- _Extracted data_
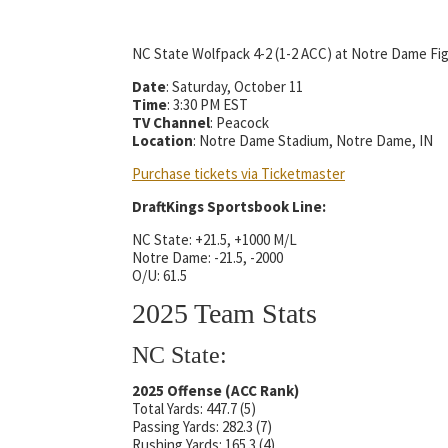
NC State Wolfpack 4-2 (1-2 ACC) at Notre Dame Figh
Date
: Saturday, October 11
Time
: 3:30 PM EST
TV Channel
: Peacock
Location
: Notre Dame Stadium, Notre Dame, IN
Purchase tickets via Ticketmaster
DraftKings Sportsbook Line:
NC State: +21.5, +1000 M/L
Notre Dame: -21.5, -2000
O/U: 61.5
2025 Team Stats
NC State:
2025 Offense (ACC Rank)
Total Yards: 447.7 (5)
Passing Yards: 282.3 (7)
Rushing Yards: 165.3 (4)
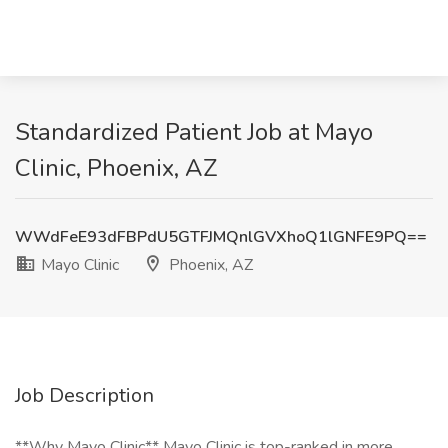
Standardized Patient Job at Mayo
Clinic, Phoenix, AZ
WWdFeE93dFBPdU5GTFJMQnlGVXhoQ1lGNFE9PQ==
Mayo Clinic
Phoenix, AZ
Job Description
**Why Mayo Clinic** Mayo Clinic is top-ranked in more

...

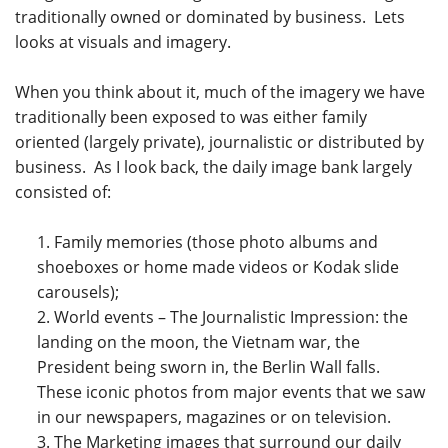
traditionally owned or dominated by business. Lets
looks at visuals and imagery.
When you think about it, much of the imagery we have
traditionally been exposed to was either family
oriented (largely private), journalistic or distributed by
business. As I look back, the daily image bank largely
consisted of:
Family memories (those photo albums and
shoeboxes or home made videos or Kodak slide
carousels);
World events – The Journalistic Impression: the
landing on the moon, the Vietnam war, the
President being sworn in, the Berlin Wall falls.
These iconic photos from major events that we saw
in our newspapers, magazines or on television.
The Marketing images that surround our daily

- _What to produce_
Reproduce the lines from the one containing "Standardized Patient Job at Mayo" through the one containing "top-ranked in more", including both of those lines.

- _Reply to the task_
Standardized Patient Job at Mayo
Clinic, Phoenix, AZ
WWdFeE93dFBPdU5GTFJMQnlGVXhoQ1lGNFE9PQ==
Mayo Clinic
Phoenix, AZ
Job Description
**Why Mayo Clinic** Mayo Clinic is top-ranked in more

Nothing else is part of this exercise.